Этот поворот на девяносто градусов, на мой взгляд, заслуживает специального рассмотрения. Когда-то Луи Марен посвятил такого рода повороту специальное исследование, предпринятое им в книге «Разрушить живопись». Материалом для Марена послужили две картины Пуссена «Пастухи Аркадии». Одна находится в Лувре, другая — в Англии в коллекции в Чатсуорте. Они по-разному трактуют один и тот же сюжет. Группа из четырех человек сгрудилась у каменного саркофага и читает вырезанные на нем письмена. На могильнике написано Et in Arcadia ego. Преобладающим переводом этой надписи долгие годы было: «И я был в Аркадии», то есть текст на могиле понимался как транскрипция голоса мертвеца, лежащего в могиле под камнем. Эрвин Панофский, однако, поправил этот перевод, указав на его грамматическую неточность (недопустимость глагола в прошлом времени в такой конструкции): «Правильным переводом фразы в ее исконном значении будет не «И я родился, или жил, в Аркадии», а «И в Аркадии — я», из чего можно сделать вывод, что слова надписи исходят не из уст почившего аркадского пастуха или пастушки, а от лица самой Смерти»19. Для меня это наблюдение важно потому, что вводит дискурс самой смерти в пасторально-утопическое пространство Аркадии. Но к этому я вернусь чуть позже.

19 Панофский Э. Смысл и толкование изобразительного искусства. Статьи по истории искусства. СПб.: Академический проект, 1999. С. 344.

«Пастухи Аркадии» (Чатсуорт-хаус). Худ. Никола Пуссен, 1629–1630

Луврская версия картины отличается от чатсуортской точкой зрения. В Лувре гробница размещена так, что ее каменная плоскость оказывается параллельна плоскости полотна, а фигуры перед ней расположены фронтально фризом. В то же время чатсуортская версия той же группы пастухов у гробницы изображена под острым углом по отношению к ее поверхности. Это значит, что Пуссен по какой-то причине резко сдвинул точку зрения на происходящее, переместив себя из позиции наблюдателя извне и как бы с помощью этого резкого углового смещения войдя в группу пастухов.

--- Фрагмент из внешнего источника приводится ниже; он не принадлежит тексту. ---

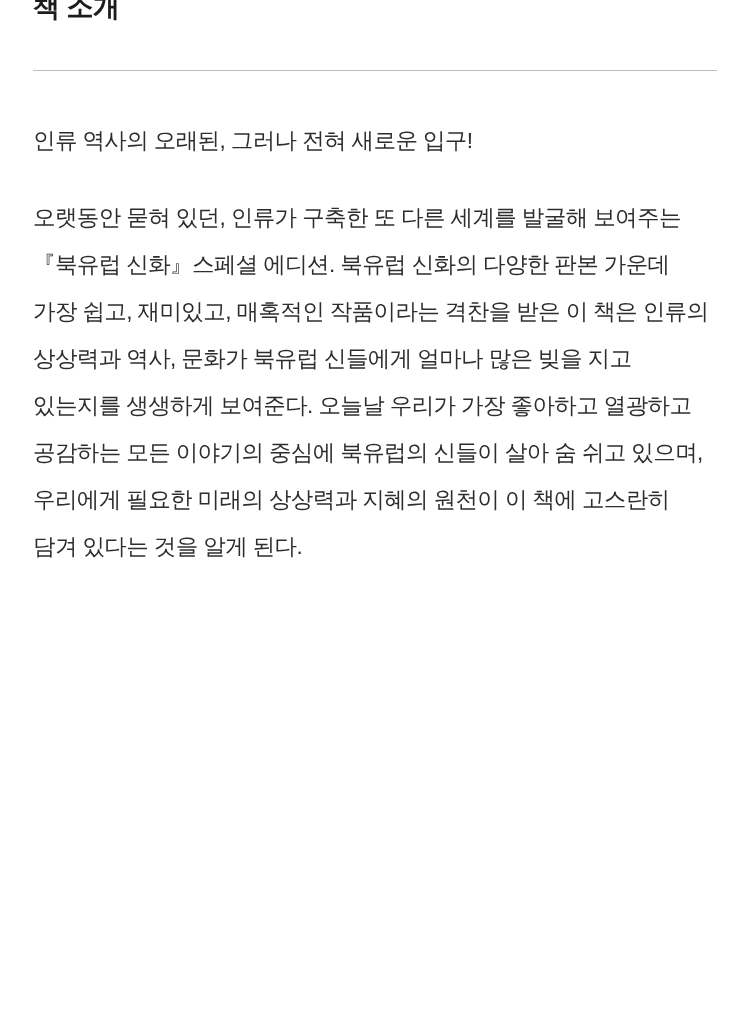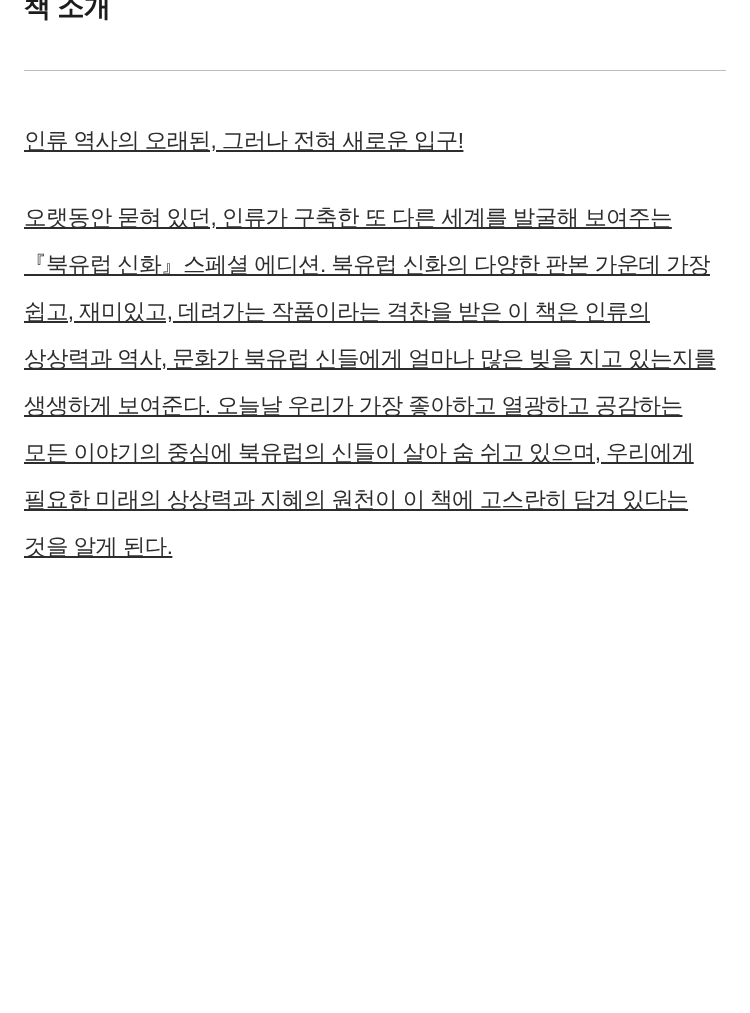--- a/index.html
+++ b/index.html
@@ -19,7 +19,7 @@
     width: 750px;
     min-height: 1013px;
     box-sizing: border-box;
-    padding: 0 24px;
+    padding: 0 33px;
     overflow: hidden;
   }
   .section-title {

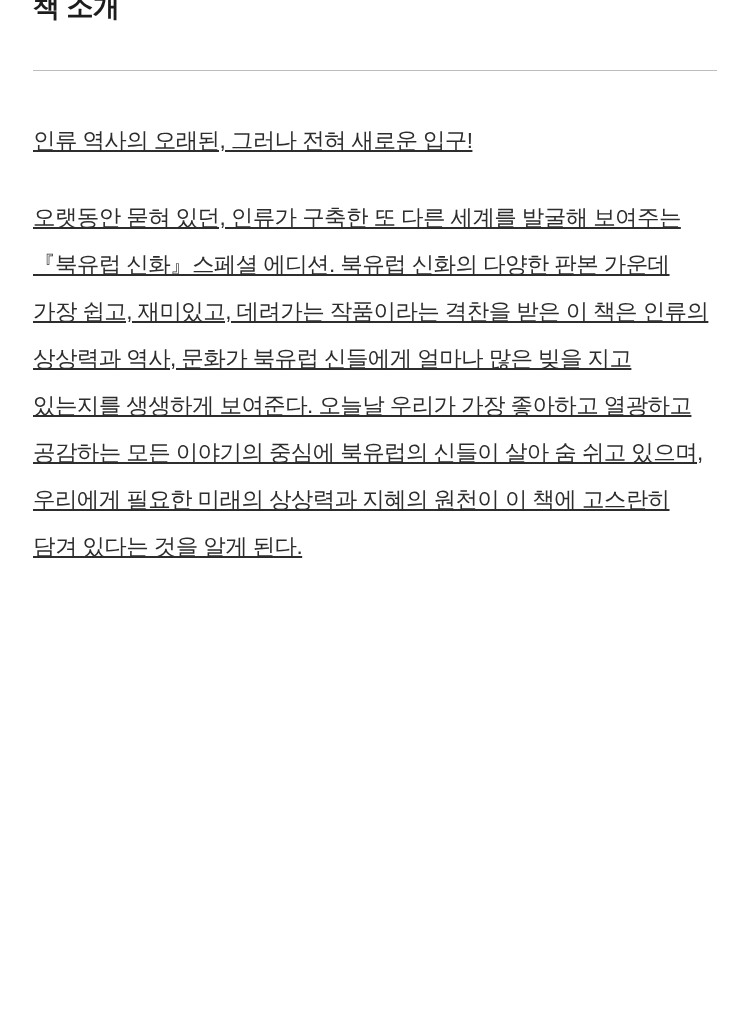--- a/index.html
+++ b/index.html
@@ -50,7 +50,6 @@
     color: #2d2d2d;
     margin: 0 0 26px 0;
     word-break: keep-all;
-    text-decoration: underline;
   }
   .para.lead {
     margin-bottom: 30px;

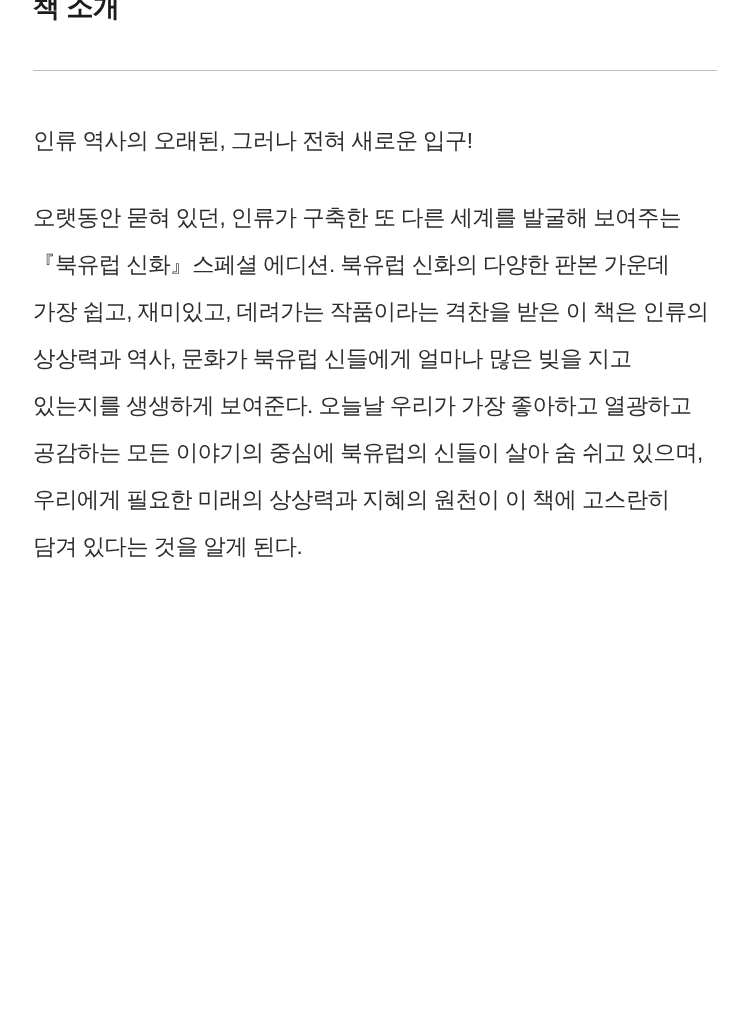--- a/index.html
+++ b/index.html
@@ -69,7 +69,7 @@
 
   <div class="body-copy">
     <p class="para lead">인류 역사의 오래된, 그러나 전혀 새로운 입구!</p>
-    <p class="para">오랫동안 묻혀 있던, 인류가 구축한 또 다른 세계를 발굴해 보여주는『북유럽 신화』스페셜 에디션. 북유럽 신화의 다양한 판본 가운데 가장 쉽고, 재미있고, 데려가는 작품이라는 격찬을 받은 이 책은 인류의 상상력과 역사, 문화가 북유럽 신들에게 얼마나 많은 빚을 지고 있는지를 생생하게 보여준다. 오늘날 우리가 가장 좋아하고 열광하고 공감하는 모든 이야기의 중심에 북유럽의 신들이 살아 숨 쉬고 있으며, 우리에게 필요한 미래의 상상력과 지혜의 원천이 이 책에 고스란히 담겨 있다는 것을 알게 된다.</p>
+    <p class="para">오랫동안 묻혀 있던, 인류가 구축한 또 다른 세계를 발굴해 보여주는『북유럽 신화』스페셜 에디션. 북유럽 신화의 다양한 판본 가운데 가장 쉽고, 재미있고, 매혹적인 작품이라는 격찬을 받은 이 책은 인류의 상상력과 역사, 문화가 북유럽 신들에게 얼마나 많은 빚을 지고 있는지를 생생하게 보여준다. 오늘날 우리가 가장 좋아하고 열광하고 공감하는 모든 이야기의 중심에 북유럽의 신들이 살아 숨 쉬고 있으며, 우리에게 필요한 미래의 상상력과 지혜의 원천이 이 책에 고스란히 담겨 있다는 것을 알게 된다.</p>
   </div>
 
 </div>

Марен предпринял попытку понять смысл этого углового сдвига. Он указал, что иконический рассказ в своей основе является переносом некоего момента действия в «ахроническую» модель. Повествовательная цепочка при таком переносе в визуальную репрезентацию превращается в логическое распределение фигур на плоскости, которое «конвертирует потенциальный рассказ в описание логических пространственных отношений в картине, в последовательность чтения в соответствии с «до» и «после» активного восприятия»20. Временная цепочка отношений опространствливается. Одновременно происходит перенос каузальности в дискурсивность. Причинно-следственные отношения становятся квази-грамматическими, синтаксическими. Но это перераспределение элементов, переходящих из одной системы в другую, происходит по отношению к иному центру, организующему репрезентацию, по отношению к точке зрения, к той геометрической мнимости, в которую вписывается субъект репрезентации21.

20 Marin L. Détruire la peinture. Paris: Galilée, 1977. P. 70.

21 Я буду условно различать репрезентацию (основанную на точке зрения перспективы) и диегесис — тоже, конечно, репрезентацию, но являющуюся перекодированием временной и каузальной системы отношений в повествование. Первую я буду понимать как основанную на мимесисе, то есть обмене между тем, что репрезентировано, и тем, кто является субъектом репрезентации.

«Пастухи Аркадии» (Лувр). Худ. Никола Пуссен, 1650–1655

Вот эта мнимая геометрическая точка зрения и маркирует субъект как отсутствующий, фиктивный и вписывает в репрезентацию смерть. Любопытно, что могила в луврской картине заслоняет собой точку схода перспективы, как бы поглощая ее в каменную плоскость гробницы, на которой записан голос смерти, говорящей из этого странного пространства. Мнимость геометрии тут как бы подменяется конкретностью могилы, которая и есть место смерти, не имеющей своего места в перспективе, атопичной по существу. Луи Марен посвятил специальное эссе смерти субъекта в системе перспективы и могиле на полотне как материализации ее места22.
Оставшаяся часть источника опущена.